=== TASK BRIEF ===
The records below are to be transcribed word for word.
*** DATA TO USE ***
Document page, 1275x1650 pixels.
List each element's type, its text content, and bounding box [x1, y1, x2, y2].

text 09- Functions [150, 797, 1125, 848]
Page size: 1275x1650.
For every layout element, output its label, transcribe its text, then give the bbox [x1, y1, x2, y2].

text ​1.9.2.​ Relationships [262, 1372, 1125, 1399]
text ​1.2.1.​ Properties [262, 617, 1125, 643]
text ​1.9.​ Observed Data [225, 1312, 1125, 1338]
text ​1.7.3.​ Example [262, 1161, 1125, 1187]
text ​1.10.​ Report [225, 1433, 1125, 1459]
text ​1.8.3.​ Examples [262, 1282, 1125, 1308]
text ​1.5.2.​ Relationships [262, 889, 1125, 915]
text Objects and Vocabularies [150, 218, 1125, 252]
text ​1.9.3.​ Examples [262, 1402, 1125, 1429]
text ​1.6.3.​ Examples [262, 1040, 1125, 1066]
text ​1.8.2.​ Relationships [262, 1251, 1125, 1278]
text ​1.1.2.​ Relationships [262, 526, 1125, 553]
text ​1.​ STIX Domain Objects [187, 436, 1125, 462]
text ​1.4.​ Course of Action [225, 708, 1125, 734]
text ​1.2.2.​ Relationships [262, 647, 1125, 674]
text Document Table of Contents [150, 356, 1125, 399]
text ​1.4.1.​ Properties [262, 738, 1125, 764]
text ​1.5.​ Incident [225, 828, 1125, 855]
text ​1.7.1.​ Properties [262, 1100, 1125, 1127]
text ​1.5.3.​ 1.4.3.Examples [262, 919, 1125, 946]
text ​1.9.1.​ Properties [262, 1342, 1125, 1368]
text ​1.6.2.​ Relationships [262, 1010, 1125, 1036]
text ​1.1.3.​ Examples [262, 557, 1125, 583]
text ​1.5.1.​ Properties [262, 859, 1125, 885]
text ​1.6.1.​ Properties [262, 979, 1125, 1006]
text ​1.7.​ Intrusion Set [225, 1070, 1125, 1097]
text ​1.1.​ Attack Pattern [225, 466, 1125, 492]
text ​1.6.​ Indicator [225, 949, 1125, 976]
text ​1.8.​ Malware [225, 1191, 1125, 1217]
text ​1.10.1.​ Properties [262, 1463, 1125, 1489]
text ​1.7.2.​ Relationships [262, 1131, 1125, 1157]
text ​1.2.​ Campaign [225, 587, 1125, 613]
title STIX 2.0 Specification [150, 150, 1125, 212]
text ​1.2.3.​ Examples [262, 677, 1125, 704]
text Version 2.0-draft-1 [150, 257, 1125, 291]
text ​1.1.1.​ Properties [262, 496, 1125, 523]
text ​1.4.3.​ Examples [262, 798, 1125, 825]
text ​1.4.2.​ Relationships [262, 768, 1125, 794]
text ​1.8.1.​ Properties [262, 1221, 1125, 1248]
*** End of DATA TO USE ***
=== ANSWER TO THE EXERCISE ===
Document page, 1275x1650 pixels.
List each element's type, its text content, and bounding box [x1, y1, x2, y2].

text 09- Functions [150, 797, 1125, 848]
Page size: 1275x1650.
For every layout element, output its label, transcribe its text, then give the bbox [x1, y1, x2, y2].

text ​1.9.2.​ Relationships [262, 1372, 1125, 1399]
text ​1.2.1.​ Properties [262, 617, 1125, 643]
text ​1.9.​ Observed Data [225, 1312, 1125, 1338]
text ​1.7.3.​ Example [262, 1161, 1125, 1187]
text ​1.10.​ Report [225, 1433, 1125, 1459]
text ​1.8.3.​ Examples [262, 1282, 1125, 1308]
text ​1.5.2.​ Relationships [262, 889, 1125, 915]
text Objects and Vocabularies [150, 218, 1125, 252]
text ​1.9.3.​ Examples [262, 1402, 1125, 1429]
text ​1.6.3.​ Examples [262, 1040, 1125, 1066]
text ​1.8.2.​ Relationships [262, 1251, 1125, 1278]
text ​1.1.2.​ Relationships [262, 526, 1125, 553]
text ​1.​ STIX Domain Objects [187, 436, 1125, 462]
text ​1.4.​ Course of Action [225, 708, 1125, 734]
text ​1.2.2.​ Relationships [262, 647, 1125, 674]
text Document Table of Contents [150, 356, 1125, 399]
text ​1.4.1.​ Properties [262, 738, 1125, 764]
text ​1.5.​ Incident [225, 828, 1125, 855]
text ​1.7.1.​ Properties [262, 1100, 1125, 1127]
text ​1.5.3.​ 1.4.3.Examples [262, 919, 1125, 946]
text ​1.9.1.​ Properties [262, 1342, 1125, 1368]
text ​1.6.2.​ Relationships [262, 1010, 1125, 1036]
text ​1.1.3.​ Examples [262, 557, 1125, 583]
text ​1.5.1.​ Properties [262, 859, 1125, 885]
text ​1.6.1.​ Properties [262, 979, 1125, 1006]
text ​1.7.​ Intrusion Set [225, 1070, 1125, 1097]
text ​1.1.​ Attack Pattern [225, 466, 1125, 492]
text ​1.6.​ Indicator [225, 949, 1125, 976]
text ​1.8.​ Malware [225, 1191, 1125, 1217]
text ​1.10.1.​ Properties [262, 1463, 1125, 1489]
text ​1.7.2.​ Relationships [262, 1131, 1125, 1157]
text ​1.2.​ Campaign [225, 587, 1125, 613]
title STIX 2.0 Specification [150, 150, 1125, 212]
text ​1.2.3.​ Examples [262, 677, 1125, 704]
text Version 2.0-draft-1 [150, 257, 1125, 291]
text ​1.1.1.​ Properties [262, 496, 1125, 523]
text ​1.4.3.​ Examples [262, 798, 1125, 825]
text ​1.4.2.​ Relationships [262, 768, 1125, 794]
text ​1.8.1.​ Properties [262, 1221, 1125, 1248]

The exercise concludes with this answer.